Be­gleit­schrei­ben: In Pe­ter Hand­kes Stück »Zu­rü­stun­gen für die Un­sterb­lich­keit« lässt er den neu­en Kö­nig Pa­blo sa­gen:

»Für mich und mei­ne Leu­te hier Ge­set­ze schaf­fen, wie es sie noch nie ge­ge­ben hat, wie sie oh­ne Zwang so­fort ein­leuch­ten, und wie sie auch für über­all und al­le gel­ten kön­nen – auch für mich sel­ber! Die En­kla­ven­welt­ver­las­sen­heit darf nicht mehr un­ser Stamm­platz sein. War­um nicht an die Macht kom­men? Lust ha­ben auf die Macht, ent­spre­chend der Lust, die der Vor­früh­ling macht. Ei­ne ganz neu­ar­ti­ge, in der Ge­schich­te bis­her un­be­kann­te, und dann selbst­ver­ständ­li­che Macht aus­üben – et­was wie ein Freund­schafts­spiel, wel­ches zu­gleich doch zählt. Die Macht lie­ben auf ei­ne Wei­se, wie in der Ge­schich­te noch kei­ner je sei­ne Macht ge­liebt hat, so dass die­ses Wort welt­weit ei­ne an­de­re Be­deu­tung be­kä­me...«

Die­se Wor­te, von Gert Voss sei­ner­zeit im Burg­thea­ter ge­hört, ent­wickeln No­vas Mo­no­log in »Über die Dör­fer« wei­ter. Ist Hand­ke ein po­li­ti­scher Uto­pist (im durch­aus po­si­ti­ven Sinn)?

Michael Roloff
Mi­cha­el Rol­off

Mi­cha­el Rol­off: Ein biss­chen schon, sonst nicht all die­ses Pa­thos. Und das schon zur Zeit des »Lang­sa­me Heimkehr«-Zyklus (»Lang­sa­me Heim­kehr« – »Kin­der­ge­schich­te« – »Die Leh­re der St. Vic­toire« – »Über die Dör­fer«), spe­zi­ell in No­vas höl­der­lin­ähn­li­cher Hym­ne bei der man, als Über­set­zer, am En­de dann nach Luft schnapp­te! In­tra­psy­chisch ge­se­hen ist das ein Wis­sen um die Un­mög­lich­keit der Er­reich­bar­keit des Ide­als.

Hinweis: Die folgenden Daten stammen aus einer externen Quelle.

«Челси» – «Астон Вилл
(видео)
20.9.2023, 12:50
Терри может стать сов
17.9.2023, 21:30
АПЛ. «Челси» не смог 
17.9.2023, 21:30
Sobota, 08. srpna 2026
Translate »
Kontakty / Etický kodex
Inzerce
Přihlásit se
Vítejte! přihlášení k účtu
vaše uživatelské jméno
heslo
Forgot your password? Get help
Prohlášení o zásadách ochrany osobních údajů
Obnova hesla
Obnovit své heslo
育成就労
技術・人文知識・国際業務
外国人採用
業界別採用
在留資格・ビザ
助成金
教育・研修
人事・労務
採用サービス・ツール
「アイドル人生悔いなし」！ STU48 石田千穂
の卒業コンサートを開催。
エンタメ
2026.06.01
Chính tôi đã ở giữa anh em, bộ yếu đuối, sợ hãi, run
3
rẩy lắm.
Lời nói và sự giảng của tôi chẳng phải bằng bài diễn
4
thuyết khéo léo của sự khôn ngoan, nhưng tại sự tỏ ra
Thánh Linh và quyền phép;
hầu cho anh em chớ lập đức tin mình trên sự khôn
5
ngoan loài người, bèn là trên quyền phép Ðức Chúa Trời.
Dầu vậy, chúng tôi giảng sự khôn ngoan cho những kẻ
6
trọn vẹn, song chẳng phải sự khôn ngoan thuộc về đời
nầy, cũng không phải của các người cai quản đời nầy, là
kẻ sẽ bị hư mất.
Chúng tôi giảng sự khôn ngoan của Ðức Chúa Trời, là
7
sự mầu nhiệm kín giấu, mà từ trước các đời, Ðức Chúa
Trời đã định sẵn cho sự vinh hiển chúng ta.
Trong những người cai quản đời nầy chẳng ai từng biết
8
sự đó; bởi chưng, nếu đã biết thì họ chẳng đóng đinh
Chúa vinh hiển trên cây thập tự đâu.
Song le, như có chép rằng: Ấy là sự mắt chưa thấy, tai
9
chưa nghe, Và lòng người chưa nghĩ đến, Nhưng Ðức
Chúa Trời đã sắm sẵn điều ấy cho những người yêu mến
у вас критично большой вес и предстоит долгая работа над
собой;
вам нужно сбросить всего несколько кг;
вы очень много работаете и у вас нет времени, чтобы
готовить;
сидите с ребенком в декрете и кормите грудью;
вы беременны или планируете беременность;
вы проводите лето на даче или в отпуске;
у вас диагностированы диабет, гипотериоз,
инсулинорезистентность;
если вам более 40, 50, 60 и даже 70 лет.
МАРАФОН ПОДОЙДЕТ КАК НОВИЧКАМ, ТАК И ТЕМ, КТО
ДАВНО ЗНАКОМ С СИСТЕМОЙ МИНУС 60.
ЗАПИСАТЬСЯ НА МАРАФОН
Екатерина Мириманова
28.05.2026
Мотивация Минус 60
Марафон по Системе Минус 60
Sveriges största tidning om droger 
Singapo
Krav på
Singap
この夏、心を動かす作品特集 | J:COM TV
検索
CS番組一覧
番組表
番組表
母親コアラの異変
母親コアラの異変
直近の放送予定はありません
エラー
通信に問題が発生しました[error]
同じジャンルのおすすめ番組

Auch viel Ex­pres­sio­ni­sti­sches dort, und spä­ter »der neue Mensch ja was ist aus ihm ge­wor­den, man hört nicht mehr viel da­von« in der »Nie­mands­bucht«. Des­we­gen auch wohl das Fest­hal­ten an der Idee vom ver­ei­nig­ten Stam­mes­volk der Süd­sla­wen, die ei­ne Ge­schich­te und ei­ne Spra­che ge­mein­sam ha­ben; die Idee, dass dar­aus noch et­was hät­te wer­den kön­nen. Denn in Fu­ku­ya­mas neo­kon­ser­va­ti­ver Welt bei­spiels­wei­se ist al­les Uto­pi­sche ab­ge­schafft.